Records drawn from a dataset
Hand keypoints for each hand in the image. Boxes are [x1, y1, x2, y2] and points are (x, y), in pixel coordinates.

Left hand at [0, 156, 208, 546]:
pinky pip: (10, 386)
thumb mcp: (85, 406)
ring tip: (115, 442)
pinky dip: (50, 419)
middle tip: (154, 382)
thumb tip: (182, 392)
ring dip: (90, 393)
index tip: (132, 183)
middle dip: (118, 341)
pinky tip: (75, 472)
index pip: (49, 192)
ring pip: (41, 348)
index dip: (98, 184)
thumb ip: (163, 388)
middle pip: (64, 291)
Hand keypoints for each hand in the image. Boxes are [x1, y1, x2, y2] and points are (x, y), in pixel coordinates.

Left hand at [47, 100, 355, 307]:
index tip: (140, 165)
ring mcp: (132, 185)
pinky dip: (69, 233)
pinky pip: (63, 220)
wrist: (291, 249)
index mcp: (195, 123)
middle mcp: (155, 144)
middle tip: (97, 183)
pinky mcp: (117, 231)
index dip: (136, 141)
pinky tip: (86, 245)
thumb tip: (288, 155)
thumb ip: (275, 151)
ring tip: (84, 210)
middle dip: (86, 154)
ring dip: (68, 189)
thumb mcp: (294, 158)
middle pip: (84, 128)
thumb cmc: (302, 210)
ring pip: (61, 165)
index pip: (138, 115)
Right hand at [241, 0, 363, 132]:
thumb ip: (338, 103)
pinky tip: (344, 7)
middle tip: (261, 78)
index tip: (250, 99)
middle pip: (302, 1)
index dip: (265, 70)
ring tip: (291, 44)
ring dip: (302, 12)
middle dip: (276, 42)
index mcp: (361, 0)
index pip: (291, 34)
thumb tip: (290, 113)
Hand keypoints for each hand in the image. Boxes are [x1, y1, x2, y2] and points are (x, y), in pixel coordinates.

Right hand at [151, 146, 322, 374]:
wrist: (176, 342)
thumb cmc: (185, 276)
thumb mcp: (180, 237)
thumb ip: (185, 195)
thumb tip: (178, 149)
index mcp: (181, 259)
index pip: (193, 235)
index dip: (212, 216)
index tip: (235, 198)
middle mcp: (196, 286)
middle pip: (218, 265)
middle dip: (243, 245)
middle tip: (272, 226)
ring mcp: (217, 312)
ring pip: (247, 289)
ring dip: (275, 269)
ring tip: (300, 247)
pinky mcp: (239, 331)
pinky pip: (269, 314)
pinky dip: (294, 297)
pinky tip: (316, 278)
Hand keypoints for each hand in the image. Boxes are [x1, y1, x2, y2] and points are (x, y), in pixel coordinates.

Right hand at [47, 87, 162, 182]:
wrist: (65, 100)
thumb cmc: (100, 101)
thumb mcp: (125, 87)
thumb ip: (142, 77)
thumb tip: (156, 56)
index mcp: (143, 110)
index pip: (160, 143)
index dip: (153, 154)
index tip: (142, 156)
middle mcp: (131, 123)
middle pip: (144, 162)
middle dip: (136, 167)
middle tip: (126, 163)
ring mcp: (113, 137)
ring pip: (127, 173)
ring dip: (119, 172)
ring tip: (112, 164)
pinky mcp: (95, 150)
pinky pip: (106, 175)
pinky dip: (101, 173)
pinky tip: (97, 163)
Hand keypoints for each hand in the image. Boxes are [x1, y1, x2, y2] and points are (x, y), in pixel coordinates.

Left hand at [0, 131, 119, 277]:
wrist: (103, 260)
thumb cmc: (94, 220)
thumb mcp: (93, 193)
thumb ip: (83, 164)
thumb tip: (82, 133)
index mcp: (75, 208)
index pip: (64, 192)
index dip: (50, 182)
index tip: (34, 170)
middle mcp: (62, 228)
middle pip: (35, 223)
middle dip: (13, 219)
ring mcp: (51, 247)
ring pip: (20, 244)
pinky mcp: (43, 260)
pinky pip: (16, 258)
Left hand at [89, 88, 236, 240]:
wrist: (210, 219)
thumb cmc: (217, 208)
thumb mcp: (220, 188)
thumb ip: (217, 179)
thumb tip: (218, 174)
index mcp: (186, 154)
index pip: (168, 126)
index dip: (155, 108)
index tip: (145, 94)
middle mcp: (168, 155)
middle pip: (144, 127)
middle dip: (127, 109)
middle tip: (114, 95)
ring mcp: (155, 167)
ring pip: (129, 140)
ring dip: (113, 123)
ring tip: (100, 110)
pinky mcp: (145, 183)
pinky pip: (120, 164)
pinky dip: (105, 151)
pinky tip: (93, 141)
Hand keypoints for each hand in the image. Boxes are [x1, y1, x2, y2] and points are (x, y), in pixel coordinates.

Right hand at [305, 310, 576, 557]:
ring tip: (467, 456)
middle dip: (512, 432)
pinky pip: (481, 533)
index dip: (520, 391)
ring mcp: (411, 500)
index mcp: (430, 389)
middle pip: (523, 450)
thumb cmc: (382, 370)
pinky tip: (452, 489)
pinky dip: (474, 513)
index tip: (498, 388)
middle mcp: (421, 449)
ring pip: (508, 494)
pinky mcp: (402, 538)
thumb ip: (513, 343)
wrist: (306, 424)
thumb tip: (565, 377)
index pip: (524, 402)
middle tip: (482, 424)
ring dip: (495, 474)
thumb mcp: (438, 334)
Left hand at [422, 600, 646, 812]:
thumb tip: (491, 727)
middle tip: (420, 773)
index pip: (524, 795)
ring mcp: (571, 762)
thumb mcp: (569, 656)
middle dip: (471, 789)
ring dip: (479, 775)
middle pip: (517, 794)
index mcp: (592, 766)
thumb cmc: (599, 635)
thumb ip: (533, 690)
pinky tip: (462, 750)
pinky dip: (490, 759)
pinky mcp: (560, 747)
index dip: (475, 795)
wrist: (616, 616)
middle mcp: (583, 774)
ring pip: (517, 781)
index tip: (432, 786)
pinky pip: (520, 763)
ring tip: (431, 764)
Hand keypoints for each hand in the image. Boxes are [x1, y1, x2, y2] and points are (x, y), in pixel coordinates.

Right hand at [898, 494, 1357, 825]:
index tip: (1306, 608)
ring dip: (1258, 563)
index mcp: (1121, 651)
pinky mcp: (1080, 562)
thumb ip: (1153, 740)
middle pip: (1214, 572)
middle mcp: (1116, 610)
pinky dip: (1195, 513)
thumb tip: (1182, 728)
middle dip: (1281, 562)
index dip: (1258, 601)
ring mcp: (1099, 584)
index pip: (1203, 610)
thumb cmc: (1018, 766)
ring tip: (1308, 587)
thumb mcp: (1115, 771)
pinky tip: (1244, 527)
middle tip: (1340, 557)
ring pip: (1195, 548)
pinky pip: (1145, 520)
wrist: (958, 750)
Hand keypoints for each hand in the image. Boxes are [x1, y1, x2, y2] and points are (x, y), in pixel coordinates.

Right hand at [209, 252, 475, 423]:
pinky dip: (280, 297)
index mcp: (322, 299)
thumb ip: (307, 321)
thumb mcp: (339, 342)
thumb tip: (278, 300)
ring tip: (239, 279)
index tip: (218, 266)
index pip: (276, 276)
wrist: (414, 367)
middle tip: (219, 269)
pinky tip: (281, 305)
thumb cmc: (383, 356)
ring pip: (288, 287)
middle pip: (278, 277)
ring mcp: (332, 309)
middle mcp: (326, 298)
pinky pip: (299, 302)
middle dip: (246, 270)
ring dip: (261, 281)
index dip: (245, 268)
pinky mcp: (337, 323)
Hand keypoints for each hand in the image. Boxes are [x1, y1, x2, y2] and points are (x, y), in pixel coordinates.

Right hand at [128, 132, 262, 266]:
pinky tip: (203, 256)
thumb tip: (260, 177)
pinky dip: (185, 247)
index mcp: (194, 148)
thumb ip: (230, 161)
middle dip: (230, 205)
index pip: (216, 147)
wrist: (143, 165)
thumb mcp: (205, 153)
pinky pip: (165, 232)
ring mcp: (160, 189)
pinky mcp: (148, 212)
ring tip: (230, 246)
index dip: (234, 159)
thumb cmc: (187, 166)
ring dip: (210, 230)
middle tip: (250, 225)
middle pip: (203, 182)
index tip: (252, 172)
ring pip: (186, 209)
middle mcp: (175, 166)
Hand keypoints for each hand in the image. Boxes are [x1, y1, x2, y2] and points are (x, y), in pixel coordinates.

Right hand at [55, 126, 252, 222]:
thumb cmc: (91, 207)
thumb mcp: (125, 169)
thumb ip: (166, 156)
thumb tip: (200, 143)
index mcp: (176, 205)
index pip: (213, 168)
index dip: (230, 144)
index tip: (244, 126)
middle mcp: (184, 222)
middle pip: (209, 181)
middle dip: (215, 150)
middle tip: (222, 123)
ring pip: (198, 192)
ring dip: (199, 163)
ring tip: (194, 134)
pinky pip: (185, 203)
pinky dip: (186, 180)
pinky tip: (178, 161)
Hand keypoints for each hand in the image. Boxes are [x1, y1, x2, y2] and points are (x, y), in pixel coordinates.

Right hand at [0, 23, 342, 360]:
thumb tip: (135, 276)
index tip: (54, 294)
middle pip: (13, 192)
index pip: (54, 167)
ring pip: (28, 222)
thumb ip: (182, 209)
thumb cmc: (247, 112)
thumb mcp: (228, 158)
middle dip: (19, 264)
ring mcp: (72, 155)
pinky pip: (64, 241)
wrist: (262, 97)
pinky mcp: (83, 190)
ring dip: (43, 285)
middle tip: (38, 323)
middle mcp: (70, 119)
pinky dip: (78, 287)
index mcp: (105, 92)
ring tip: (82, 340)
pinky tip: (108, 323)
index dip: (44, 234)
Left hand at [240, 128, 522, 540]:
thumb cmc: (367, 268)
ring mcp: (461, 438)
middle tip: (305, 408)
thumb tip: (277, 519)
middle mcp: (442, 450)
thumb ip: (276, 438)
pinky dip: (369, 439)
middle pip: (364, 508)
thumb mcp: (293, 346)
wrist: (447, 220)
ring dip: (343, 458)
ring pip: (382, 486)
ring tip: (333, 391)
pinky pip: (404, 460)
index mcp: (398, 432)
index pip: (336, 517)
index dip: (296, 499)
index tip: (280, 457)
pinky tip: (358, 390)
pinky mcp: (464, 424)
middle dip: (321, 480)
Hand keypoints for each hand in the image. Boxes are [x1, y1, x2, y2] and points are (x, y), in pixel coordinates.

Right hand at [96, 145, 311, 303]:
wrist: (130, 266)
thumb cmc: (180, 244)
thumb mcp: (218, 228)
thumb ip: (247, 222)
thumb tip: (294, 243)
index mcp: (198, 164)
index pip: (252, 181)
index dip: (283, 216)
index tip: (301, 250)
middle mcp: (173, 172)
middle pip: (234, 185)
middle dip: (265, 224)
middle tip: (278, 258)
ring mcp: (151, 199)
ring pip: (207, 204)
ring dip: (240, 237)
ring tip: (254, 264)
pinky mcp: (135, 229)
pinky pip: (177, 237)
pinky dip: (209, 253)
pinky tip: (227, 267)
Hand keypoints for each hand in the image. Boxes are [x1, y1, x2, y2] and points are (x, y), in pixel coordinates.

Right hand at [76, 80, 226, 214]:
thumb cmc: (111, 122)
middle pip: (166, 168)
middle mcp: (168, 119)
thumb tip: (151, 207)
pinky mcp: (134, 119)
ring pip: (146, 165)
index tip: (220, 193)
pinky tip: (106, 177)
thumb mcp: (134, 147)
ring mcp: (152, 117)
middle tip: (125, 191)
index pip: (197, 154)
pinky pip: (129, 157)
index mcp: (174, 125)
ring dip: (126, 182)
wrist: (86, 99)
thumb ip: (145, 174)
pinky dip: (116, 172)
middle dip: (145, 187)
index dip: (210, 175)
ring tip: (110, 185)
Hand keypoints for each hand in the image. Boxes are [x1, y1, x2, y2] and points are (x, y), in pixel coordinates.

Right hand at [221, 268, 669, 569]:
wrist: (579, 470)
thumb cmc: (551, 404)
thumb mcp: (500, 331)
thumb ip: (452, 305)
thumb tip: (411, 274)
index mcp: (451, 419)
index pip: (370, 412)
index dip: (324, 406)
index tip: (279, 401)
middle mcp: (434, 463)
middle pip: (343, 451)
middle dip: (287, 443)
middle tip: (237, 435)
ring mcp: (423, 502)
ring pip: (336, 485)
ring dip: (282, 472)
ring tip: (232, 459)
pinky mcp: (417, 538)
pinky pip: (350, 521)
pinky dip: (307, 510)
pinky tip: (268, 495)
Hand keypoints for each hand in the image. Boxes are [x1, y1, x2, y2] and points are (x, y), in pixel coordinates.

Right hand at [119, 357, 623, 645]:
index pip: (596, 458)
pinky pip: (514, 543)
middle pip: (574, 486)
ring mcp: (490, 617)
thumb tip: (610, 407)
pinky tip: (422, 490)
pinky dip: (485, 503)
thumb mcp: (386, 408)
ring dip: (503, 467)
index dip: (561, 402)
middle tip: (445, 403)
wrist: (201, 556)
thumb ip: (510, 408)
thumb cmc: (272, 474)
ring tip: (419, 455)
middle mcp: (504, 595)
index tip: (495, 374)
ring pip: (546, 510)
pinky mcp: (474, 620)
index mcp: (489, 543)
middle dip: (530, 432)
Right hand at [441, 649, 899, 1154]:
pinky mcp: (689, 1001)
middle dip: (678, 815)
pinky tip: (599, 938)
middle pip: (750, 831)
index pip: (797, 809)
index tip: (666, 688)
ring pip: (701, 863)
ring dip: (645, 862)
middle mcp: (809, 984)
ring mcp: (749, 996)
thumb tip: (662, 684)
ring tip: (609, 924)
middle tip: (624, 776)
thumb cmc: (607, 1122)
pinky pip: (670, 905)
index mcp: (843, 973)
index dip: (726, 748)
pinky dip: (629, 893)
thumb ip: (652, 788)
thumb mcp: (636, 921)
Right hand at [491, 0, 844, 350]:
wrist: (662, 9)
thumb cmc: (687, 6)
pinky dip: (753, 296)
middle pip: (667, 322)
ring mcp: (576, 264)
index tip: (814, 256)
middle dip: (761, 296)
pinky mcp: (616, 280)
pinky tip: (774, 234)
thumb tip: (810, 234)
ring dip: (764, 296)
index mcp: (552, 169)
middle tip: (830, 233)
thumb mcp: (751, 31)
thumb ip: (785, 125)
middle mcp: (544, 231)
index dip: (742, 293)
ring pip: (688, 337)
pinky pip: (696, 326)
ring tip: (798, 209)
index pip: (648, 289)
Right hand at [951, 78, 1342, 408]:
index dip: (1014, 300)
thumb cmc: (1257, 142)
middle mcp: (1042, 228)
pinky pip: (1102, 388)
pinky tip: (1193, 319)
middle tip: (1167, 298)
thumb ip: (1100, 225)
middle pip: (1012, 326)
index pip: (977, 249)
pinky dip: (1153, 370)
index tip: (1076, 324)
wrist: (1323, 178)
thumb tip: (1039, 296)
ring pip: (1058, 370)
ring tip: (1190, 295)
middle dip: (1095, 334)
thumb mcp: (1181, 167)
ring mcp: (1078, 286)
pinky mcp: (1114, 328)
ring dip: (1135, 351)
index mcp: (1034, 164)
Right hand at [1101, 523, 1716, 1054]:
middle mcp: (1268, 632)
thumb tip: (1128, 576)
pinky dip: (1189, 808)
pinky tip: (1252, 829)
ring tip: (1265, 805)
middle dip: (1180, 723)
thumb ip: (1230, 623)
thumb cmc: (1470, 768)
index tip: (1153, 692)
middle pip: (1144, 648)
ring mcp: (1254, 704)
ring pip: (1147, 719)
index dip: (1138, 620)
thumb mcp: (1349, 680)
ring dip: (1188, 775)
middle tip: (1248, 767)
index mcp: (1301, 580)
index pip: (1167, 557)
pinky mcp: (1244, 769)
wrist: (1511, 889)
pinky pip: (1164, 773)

# THE PROBLEM
Using the entries above, say how many lines contain the string "Left"; the number is the full reply.

# RESULT BELOW
6